Hundreds of people attend funeral of second world war veteran Harold Percival after social media campaign

Hundreds of strangers have turned out for the funeral of a second world war veteran after undertakers put out an appeal for mourners to attend his service.

Uniformed veterans, teenage air cadets and serving members of the armed forces joined members of the public at the funeral of Harold Jellicoe Percival, known as Coe, who died in a nursing home in Lytham St Annes, near Blackpool in Lancashire, last month.

Percival, who served as ground crew with RAF Bomber Command, never married and had no children, and funeral directors feared no one would attend his cremation on Monday morning.

His death prompted Roland L Whitehead and Daughter funeral directors to make appeals in a local newspaper – calls that were further publicised on social media – for armed service personnel past and present to attend Percival’s funeral.

So few people were expected at the service that the pallbearers were expecting to have to stay in the chapel to make up the numbers after carrying in Percival’s coffin.

But, after an extraordinary response to the advert on social media, it was standing room only in Lytham crematorium on Monday, with well over 100 mourners paying their respects in the drizzle outside.

Initially, no family members were expected to attend.
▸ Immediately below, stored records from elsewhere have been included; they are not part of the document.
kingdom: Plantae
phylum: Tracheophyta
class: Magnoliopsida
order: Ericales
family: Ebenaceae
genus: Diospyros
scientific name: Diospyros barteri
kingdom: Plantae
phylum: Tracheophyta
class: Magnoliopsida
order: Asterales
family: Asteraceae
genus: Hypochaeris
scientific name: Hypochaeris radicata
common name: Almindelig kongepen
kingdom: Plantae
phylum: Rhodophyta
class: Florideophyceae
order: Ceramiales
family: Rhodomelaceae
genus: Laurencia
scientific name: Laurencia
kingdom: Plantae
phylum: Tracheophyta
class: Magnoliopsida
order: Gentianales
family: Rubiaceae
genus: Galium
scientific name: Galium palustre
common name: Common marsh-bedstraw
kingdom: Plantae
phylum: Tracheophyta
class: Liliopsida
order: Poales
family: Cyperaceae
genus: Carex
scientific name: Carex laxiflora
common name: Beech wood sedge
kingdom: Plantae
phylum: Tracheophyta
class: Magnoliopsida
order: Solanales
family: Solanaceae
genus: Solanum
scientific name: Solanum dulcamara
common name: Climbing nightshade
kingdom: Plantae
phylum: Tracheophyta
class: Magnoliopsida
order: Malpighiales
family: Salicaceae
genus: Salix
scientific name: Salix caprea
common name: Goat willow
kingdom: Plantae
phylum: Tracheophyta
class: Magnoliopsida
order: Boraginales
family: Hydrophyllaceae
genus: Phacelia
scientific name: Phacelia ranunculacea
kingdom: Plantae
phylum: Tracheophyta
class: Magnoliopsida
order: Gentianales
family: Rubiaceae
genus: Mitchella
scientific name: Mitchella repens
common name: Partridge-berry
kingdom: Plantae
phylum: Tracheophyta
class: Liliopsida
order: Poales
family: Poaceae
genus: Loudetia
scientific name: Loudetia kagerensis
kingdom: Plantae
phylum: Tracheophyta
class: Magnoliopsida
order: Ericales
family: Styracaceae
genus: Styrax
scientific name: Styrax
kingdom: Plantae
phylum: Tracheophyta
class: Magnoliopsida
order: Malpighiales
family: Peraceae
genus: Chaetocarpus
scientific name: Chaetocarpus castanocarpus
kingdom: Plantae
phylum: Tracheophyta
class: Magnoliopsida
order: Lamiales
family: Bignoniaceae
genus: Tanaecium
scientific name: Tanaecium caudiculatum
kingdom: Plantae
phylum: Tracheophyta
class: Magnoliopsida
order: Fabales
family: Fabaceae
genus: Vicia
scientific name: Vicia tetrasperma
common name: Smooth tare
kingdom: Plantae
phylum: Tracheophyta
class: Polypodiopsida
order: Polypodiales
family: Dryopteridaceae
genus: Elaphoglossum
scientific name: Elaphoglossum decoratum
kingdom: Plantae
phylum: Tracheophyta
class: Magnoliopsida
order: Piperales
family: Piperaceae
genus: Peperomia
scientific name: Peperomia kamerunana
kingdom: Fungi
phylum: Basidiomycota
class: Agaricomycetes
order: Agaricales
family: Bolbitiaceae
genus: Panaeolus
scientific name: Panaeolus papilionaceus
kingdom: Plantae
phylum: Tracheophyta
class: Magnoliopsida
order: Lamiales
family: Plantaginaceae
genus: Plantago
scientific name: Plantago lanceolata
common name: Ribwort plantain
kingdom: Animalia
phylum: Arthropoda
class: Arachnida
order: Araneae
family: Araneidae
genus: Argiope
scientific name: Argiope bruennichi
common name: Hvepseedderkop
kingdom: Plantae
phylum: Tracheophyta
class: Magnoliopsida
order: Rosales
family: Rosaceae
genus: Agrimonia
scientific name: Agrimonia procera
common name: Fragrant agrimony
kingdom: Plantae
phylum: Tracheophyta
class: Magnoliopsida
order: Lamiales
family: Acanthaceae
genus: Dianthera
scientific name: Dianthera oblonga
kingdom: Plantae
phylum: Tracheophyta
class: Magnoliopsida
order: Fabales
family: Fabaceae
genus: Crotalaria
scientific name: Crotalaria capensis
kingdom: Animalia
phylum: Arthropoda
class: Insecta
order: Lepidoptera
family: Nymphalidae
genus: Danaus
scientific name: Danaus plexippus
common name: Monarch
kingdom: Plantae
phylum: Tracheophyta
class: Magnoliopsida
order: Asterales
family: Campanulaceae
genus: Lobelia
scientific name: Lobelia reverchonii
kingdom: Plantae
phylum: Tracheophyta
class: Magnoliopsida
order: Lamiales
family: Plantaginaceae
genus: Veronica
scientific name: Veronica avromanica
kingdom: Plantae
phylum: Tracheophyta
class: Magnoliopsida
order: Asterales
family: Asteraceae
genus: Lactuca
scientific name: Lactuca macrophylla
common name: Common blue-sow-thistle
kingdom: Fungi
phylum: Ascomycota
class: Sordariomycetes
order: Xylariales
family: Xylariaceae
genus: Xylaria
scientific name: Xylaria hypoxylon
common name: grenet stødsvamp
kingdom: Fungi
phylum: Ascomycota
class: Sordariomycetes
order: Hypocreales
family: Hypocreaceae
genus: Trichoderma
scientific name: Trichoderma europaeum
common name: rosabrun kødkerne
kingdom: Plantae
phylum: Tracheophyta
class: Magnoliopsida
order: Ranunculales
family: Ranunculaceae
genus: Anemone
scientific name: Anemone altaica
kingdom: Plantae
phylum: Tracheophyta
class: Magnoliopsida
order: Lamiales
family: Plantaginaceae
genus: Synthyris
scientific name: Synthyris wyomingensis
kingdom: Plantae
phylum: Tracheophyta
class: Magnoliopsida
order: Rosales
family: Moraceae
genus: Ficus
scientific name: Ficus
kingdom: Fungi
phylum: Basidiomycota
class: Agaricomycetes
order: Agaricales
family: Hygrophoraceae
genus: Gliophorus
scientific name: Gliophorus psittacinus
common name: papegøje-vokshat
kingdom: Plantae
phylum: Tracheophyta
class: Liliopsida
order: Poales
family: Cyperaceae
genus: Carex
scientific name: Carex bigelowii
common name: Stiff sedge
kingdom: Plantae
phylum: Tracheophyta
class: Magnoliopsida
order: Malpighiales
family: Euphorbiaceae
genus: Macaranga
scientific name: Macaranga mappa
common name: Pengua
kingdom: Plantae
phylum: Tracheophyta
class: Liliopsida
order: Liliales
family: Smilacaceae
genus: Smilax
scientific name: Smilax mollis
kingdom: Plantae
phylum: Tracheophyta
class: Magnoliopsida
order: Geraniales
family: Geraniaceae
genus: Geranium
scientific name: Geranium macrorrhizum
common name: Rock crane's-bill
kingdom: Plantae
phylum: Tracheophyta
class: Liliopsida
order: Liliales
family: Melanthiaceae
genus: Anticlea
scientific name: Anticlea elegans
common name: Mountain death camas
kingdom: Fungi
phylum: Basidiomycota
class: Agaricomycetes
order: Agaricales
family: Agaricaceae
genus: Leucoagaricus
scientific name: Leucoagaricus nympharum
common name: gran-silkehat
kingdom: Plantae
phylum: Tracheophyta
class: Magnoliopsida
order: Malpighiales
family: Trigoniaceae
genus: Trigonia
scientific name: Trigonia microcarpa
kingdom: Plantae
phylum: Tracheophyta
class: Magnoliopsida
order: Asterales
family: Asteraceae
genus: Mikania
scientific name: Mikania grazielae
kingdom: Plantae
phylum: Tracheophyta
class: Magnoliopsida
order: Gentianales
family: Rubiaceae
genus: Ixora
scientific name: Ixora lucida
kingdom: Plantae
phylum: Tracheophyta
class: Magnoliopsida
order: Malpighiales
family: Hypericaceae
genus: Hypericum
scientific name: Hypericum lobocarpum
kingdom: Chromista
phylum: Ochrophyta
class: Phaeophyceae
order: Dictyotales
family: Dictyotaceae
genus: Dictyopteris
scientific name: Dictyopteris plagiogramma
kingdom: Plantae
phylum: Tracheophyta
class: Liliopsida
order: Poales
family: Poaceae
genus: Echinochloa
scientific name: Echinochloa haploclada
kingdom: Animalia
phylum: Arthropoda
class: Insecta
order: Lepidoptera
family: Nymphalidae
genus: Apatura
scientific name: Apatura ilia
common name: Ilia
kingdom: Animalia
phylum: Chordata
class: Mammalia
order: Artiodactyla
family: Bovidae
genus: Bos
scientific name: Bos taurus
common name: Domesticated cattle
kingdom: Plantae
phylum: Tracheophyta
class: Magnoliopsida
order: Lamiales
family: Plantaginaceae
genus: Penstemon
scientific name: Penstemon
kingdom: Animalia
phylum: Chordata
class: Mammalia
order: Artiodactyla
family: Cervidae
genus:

But after the service, Percival’s nephew, Andrew Colyer-Worsell, said the family was overwhelmed by the turnout. “It was very emotional,” he said. “It just shows how great the British public are.”

He said his uncle might not have relished the attention during his life. “He would be hiding around the corner right now,” said Colyer-Worsell, stressing that Percival was not one to dwell on his past in the war. “He was an old soldier, not a hero: just a veteran who did his duty.”

Opening the service after the two-minute Armistice Day silence at 11am, the Rev Alan Clark said he was humbled by the number of people who had come to show their respects. “We marvel at the power of the printed word, whether on paper or on screen,” he said.

He went on to quote from the John Donne poem No Man Is An Island: “No man is an island / Entire of itself / Every man is a piece of the continent / A part of the main.”

The vicar gave a short eulogy about a man he described as a “very private person – something of a nomad, carrying his possessions in a rucksack”.

Janet Wareing, the matron at his nursing home in Lytham, described Percival as “a lovely character, very feisty and independent … [He] knew his own mind. He was very proud of what he achieved.”

During the second world war, Percival served with 617 squadron, which carried out the famous dambusters raid to destroy dams in the Ruhr valley in Nazi Germany.

After the war, he worked in Australia, later retiring to England and living at the Alistre Lodge nursing and care home, in Lytham.